In a Spanish boy with MDCMC and a combined defect of mitochondrial respiratory chain enzyme activity, Castro-Gago et al. (2014) identified a homozygous truncating mutation in the CHKB gene (Y270X; 612395.0001). The mutation was found by whole-exome sequencing and segregated with the disorder in the family. Additional genetic causes for the respiratory chain deficiency were excluded, suggesting that a defect in phospholipid metabolism can result in mitochondrial dysfunction.

Sher et al. (2006) reported a spontaneous autosomal recessive mouse model of rostrocaudal muscular dystrophy (rmd) characterized by early-onset of progressive muscle wasting and hindlimb weakness and an outward rotation of the forelimbs associated with defective bone morphology. Affected rmd/rmd mice developed severe hindlimb control by 2 to 3 months of age.
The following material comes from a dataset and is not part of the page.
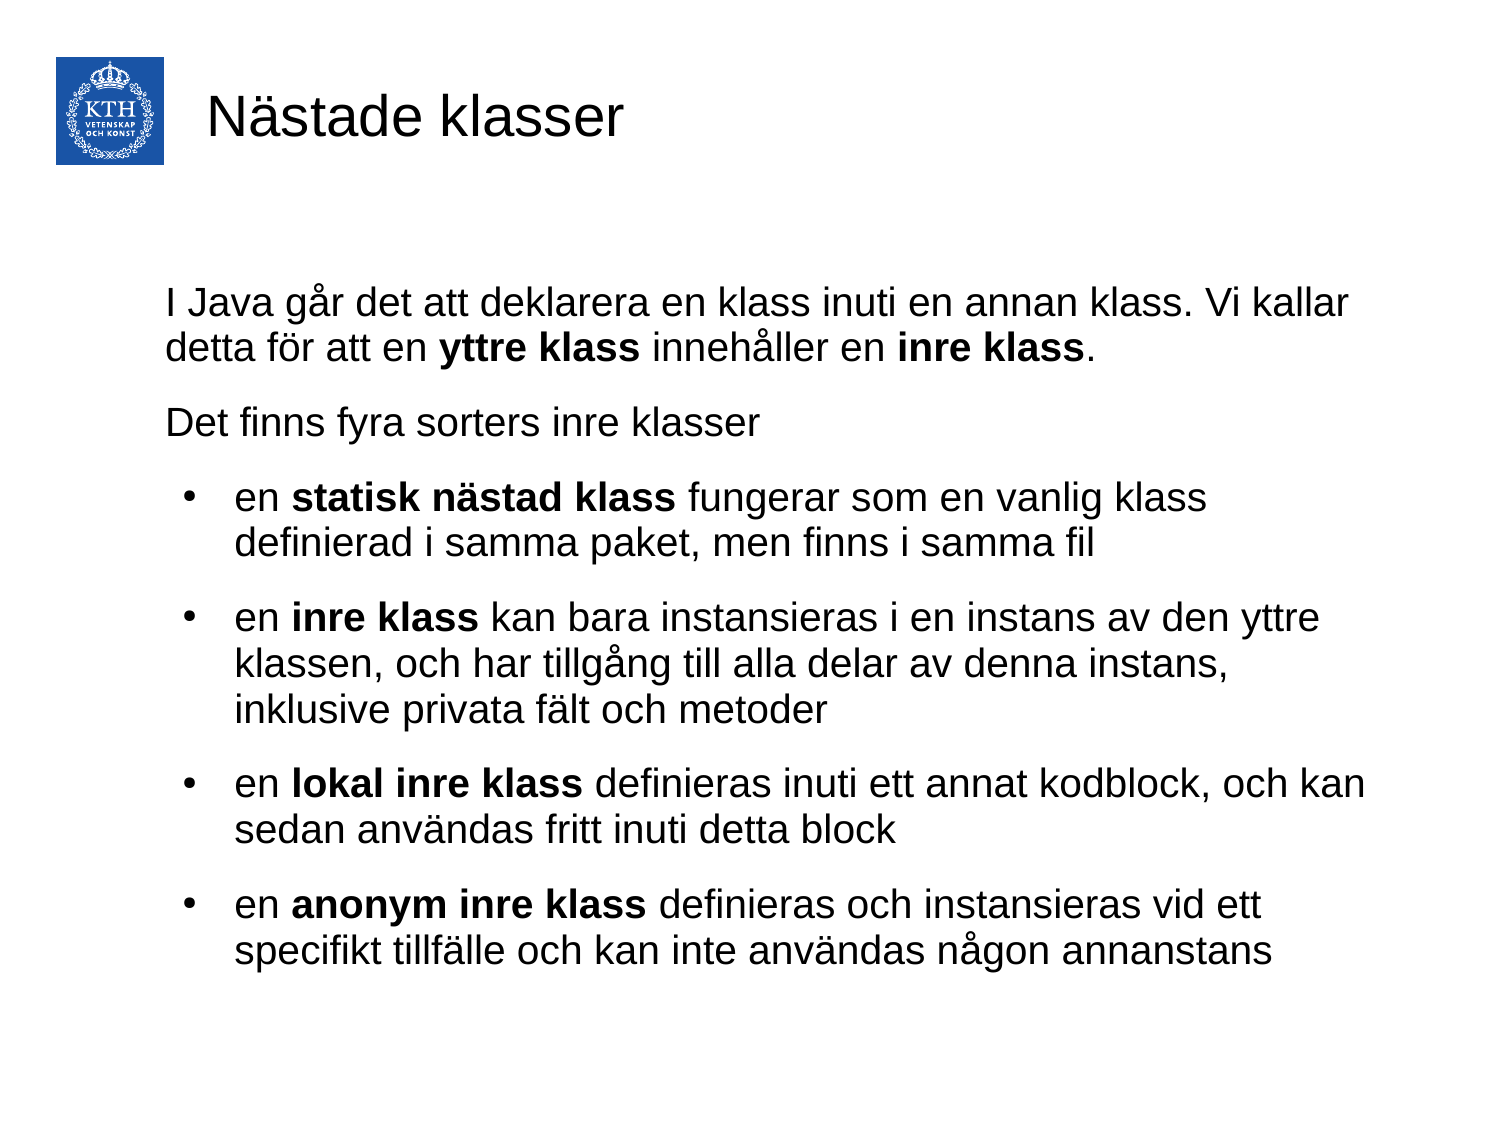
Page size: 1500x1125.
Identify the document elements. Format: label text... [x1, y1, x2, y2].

title Nästade klasser [206, 61, 1345, 171]
list I Java går det att deklarera en klass inuti en annan klass. Vi kallar detta för att en yttre klass innehåller en inre klass. Det finns fyra sorters inre klasser en statisk nästad klass fungerar som en vanlig klass definierad i samma paket, men finns i samma fil en inre klass kan bara instansieras i en instans av den yttre klassen, och har tillgång till alla delar av denna instans, inklusive privata fält och metoder en lokal inre klass definieras inuti ett annat kodblock, och kan sedan användas fritt inuti detta block en anonym inre klass definieras och instansieras vid ett specifikt tillfälle och kan inte användas någon annanstans [165, 278, 1381, 976]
Hindlimb muscles showed severe dystrophic features, with centralized nuclei, fatty infiltration, and loss of muscle fibers, with subtle disruption of the sarcolemmal membrane apparent on electron microscopy. However, affected muscles contained extremely large mitochondria without abnormal respiratory chain immunostaining in affected muscles. Positional cloning allowed identification of a 1.6-kb deletion in the Chkb gene as causative for the rmd phenotype. Western blot analysis confirmed complete loss of the Chkb protein, and there was decreased enzymatic activity of Chk and decreased levels of phosphatidylcholine.